===== MATERIAL PROVIDED =====

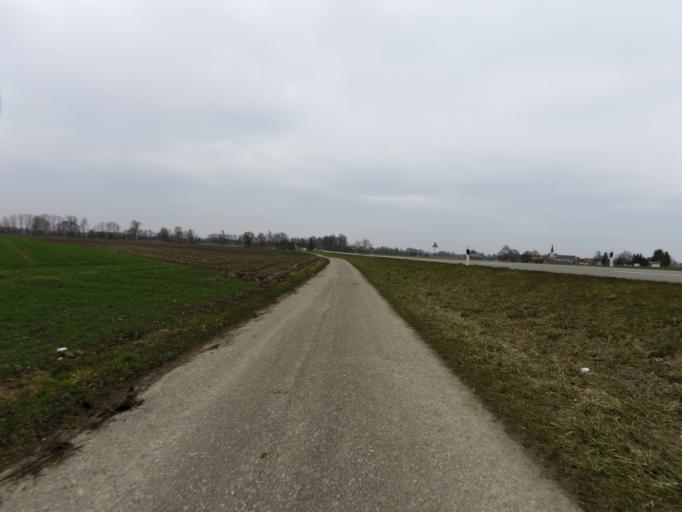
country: DE
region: Bavaria
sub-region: Upper Bavaria
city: Berglern
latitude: 48.4129
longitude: 11.9290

=====

- STATED EXERCISE -
Switch "city" to "town" throughout the items above and write them out again with no other changes, leaving out the pictures.

- ANSWER TO THIS PROBLEM -
country: DE
region: Bavaria
sub-region: Upper Bavaria
town: Berglern
latitude: 48.4129
longitude: 11.9290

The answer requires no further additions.